Doing this is breaking and not honoring their side of an unwritten but implied and understood to exist by all parties "covenant" ..

And claiming to do so for reasons of user privacy is dishonest..

I hear you....

But when you have people, organizations and countries who easily break written covenants but still qualify for bonuses, implied covenants doesn't have much value on Earth and no, I am not surprised by this act or have a strange way of looking at it.

Controlling access to the decryption key through WMT would allow Google to enforce terms and conditions on webmasters wishing to use the QS.

Using that theory there wouldn't be any abuse in AdSense yet there is, MFAs and worse all over the place, not to mention click fraud. Google bans them as they go along and more just pop up in their place.

Likewise, AdWords also has fraudulent ads in it, so Google doesn't do as good of a job policing as one would hope.

That's why it won't work, you can't trust the webmaster to maintain privacy.

Plus, how do you prove a webmaster is breaking the privacy?

We all know why this was done specifically to organic results. Google does not like SEOs. It's plain and simple. I happen to know a couple of former G engineers who told me this is the case; although, they say the G won't publicly admit it. They spend millions per year to undo the things that SEOs do to exploit their algo. Why do you think MC is at all the conferences and on the SEO forums? To learn what we do and counter it.

Giving us less data will help diminish SEO. Try getting that increase in budget or your project approved as an SEO without some conversion or traffic data for your targeted keywords. It's hard enough now even with the data, much less without it.
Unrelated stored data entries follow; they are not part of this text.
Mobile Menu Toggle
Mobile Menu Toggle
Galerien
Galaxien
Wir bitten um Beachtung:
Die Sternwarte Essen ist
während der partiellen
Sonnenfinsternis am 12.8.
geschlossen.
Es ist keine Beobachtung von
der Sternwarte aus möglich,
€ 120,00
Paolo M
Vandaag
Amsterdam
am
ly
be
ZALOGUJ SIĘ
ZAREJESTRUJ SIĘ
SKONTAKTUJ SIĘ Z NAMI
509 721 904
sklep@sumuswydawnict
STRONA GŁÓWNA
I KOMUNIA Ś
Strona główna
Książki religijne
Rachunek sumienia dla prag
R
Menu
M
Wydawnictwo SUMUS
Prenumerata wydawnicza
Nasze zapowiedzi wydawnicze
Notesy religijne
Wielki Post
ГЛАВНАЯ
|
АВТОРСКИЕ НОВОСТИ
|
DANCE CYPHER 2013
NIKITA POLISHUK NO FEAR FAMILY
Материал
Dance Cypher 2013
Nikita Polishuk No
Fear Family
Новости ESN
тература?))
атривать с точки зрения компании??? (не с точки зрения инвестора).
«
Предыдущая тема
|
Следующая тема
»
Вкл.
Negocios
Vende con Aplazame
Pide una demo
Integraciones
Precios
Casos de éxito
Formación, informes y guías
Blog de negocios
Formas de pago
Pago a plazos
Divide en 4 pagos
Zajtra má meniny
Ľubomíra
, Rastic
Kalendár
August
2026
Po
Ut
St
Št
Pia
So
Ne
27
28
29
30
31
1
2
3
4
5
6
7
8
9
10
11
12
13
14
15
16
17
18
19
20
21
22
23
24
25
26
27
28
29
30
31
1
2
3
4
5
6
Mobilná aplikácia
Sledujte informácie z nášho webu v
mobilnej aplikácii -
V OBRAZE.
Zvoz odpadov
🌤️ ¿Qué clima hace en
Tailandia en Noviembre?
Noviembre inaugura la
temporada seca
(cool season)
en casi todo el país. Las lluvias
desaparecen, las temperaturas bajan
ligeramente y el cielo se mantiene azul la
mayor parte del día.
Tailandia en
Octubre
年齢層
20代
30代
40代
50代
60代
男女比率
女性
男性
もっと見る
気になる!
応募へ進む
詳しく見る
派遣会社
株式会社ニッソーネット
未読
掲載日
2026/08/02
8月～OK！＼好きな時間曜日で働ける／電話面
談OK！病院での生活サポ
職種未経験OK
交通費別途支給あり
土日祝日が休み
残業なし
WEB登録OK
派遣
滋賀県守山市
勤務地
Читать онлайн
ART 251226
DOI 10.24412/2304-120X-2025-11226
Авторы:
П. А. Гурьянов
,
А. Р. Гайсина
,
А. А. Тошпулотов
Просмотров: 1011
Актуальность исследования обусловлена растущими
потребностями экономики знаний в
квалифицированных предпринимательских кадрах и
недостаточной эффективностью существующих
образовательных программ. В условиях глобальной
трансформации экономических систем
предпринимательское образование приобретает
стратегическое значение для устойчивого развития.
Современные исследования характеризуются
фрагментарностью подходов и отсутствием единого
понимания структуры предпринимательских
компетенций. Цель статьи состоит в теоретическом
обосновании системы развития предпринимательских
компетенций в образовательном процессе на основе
How much of an impact will this really have though? My understanding is that if the searcher is not logged into a Google account, nothing will change.

The amount of people searching on Google, who are actually logged into a Google account, has got to be incredibly small. The only reason most people have a Google account is for gmail, and what % of the overall email market is Gmail? (compared to the others?)

Am I missing something here? (usually am so go easy on me)

It is the "camels nose"..something that Google use all the time..

has got to be incredibly small

For some types of sites it will be quite large.

For some types of sites it will be quite large.

Good point, I could see that happening for certain subjects. But if you took a snapshot of one entire days worth of searches conducted on Google, I can't imagine it would crack 5%.

The amount of people searching on Google, who are actually logged into a Google account, has got to be incredibly small.

Google said it's about 9% and I recently saw a private, independent study that came up with just over 10%. Not all that small.